EF: Where will we see Cristália growing? What is there to be excited about in terms of products and partnerships?
We also work with technological products and have had plans nationally approved to produce biotechnology products. We have been working in biotech for the past 50 years, so we have the capacity to do this. Biotechnology is the future of the health industry, we have developments and projects in this sector and I think this will be a solid reason for future investment.
EF: What does the future of Brazil’s pharma sector look like? And what advice could be given to a new administration?
One of the lessons that we should learn from the pandemic is that we must take care of our industrial health complex.
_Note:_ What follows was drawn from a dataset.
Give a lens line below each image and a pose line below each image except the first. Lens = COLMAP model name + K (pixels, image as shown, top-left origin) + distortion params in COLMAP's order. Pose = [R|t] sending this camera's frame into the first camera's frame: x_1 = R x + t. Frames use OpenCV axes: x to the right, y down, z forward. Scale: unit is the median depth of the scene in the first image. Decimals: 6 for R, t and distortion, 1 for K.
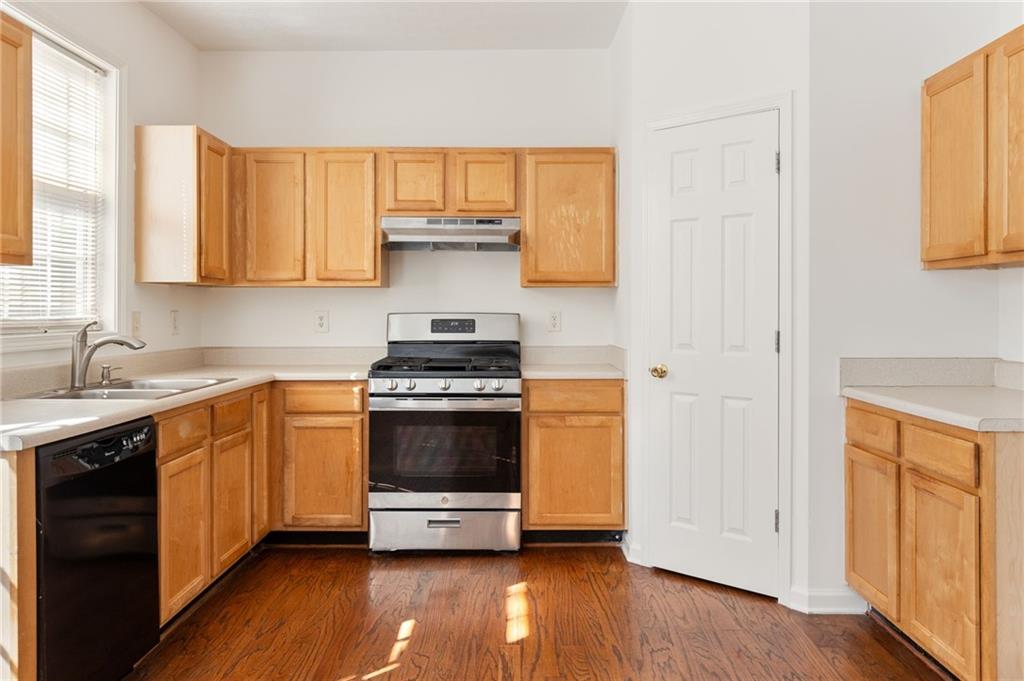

If you don’t have the capability to produce and develop, you will become dependent on other countries. During the pandemic, we saw many countries close their borders, which restricted the availability of certain products because they were focused on serving their own market. It is a discussion that we will have in Brazil after the elections, along with other issues we face in this country, such as the economy, employment, inflation, and growth. Once the election has taken place, we will discuss the health sector and the health complex, how to meet the demands of the Health Minister, and the public policy of the government. It will vary depending on the data that we collect, maybe the situation will differ depending on the party that gains the majority vote. The election is nationally significant, as it has a telling impact on the political policy and the healthcare sector as a whole.
EF: Cristália is celebrating your 50 years in Brazil, what would your speech look like? What would you want to say to your employees and to the public regarding your long trajectory in Cristália and the work you have done?
We are in a changing world and market, and we are focussed on adapting to this fast-changing space. The market is growing from a mature phase, which means in the future we will see fewer companies prepared to compete. It will be a world with fewer, yet larger, companies that operate more efficiently. I would like to maintain a level of trust in us and to continue working towards a better world for us all.